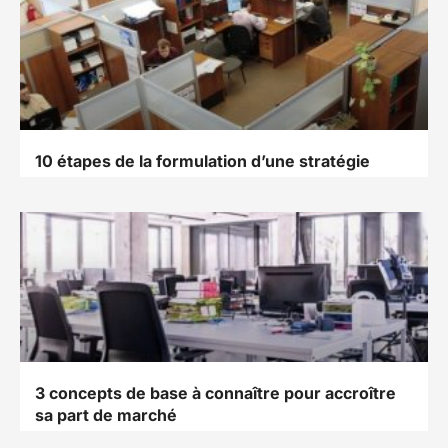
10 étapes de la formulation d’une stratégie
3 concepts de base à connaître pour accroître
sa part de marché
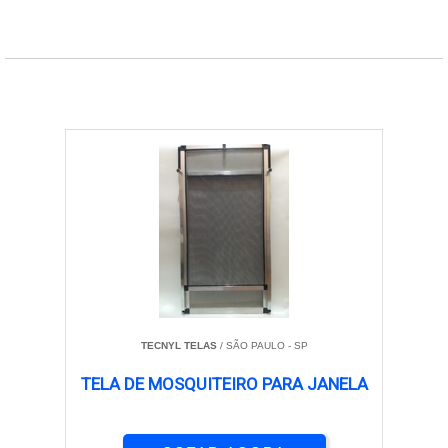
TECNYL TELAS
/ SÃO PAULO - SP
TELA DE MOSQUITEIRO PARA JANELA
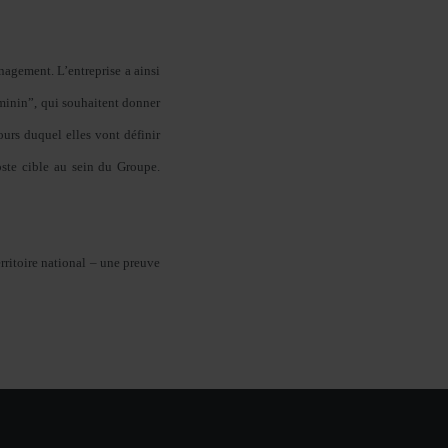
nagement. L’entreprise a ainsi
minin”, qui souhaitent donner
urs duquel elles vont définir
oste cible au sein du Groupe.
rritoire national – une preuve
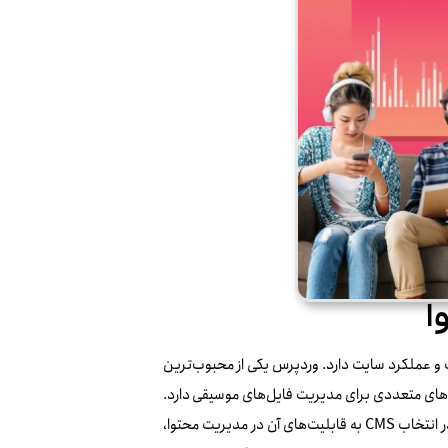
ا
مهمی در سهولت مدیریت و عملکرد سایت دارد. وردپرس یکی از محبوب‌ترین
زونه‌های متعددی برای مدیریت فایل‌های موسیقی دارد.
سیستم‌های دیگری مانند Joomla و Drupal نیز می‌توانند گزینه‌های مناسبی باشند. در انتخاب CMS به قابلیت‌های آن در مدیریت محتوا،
_ _ _ _ _ _ _
Work to complete
Filter the listing by the string "دارد"; copy each matching line.

Solution to this task
مهمی در سهولت مدیریت و عملکرد سایت دارد. وردپرس یکی از محبوب‌ترین
زونه‌های متعددی برای مدیریت فایل‌های موسیقی دارد.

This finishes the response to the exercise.